● **Exercise prompt**
Pick out every line in the records below that contains the string "lower", and copy each one. Case counts.

Data entries:
■ ■ ■
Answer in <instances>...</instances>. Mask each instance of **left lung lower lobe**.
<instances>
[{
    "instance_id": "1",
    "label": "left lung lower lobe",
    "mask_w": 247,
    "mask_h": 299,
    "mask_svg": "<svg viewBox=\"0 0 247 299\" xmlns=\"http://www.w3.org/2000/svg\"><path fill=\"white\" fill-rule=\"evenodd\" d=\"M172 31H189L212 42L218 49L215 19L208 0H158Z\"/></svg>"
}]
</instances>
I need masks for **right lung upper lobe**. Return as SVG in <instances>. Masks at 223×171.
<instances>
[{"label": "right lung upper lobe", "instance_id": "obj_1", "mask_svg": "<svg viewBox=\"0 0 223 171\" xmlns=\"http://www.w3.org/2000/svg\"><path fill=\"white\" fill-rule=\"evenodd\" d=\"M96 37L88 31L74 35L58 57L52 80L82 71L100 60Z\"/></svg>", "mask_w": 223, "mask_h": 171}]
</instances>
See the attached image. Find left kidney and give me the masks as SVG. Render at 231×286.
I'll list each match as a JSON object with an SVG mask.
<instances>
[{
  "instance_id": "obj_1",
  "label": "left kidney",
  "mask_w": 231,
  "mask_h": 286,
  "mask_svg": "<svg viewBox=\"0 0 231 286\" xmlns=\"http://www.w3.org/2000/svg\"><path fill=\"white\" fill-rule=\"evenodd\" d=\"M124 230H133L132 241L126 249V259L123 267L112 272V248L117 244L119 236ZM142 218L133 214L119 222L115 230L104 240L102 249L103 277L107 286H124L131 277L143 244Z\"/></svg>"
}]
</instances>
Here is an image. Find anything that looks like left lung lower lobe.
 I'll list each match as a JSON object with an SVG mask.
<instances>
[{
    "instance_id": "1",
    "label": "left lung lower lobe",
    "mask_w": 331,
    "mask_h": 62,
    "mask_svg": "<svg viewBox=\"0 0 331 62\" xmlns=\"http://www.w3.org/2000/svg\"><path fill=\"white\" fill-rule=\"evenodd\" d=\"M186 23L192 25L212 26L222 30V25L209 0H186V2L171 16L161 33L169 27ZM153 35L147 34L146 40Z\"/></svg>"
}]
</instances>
■ ■ ■
● **Answer below**
Answer in <instances>...</instances>. Mask each instance of **left lung lower lobe**.
    "label": "left lung lower lobe",
Here is an image. Find anything that looks like left lung lower lobe.
    "label": "left lung lower lobe",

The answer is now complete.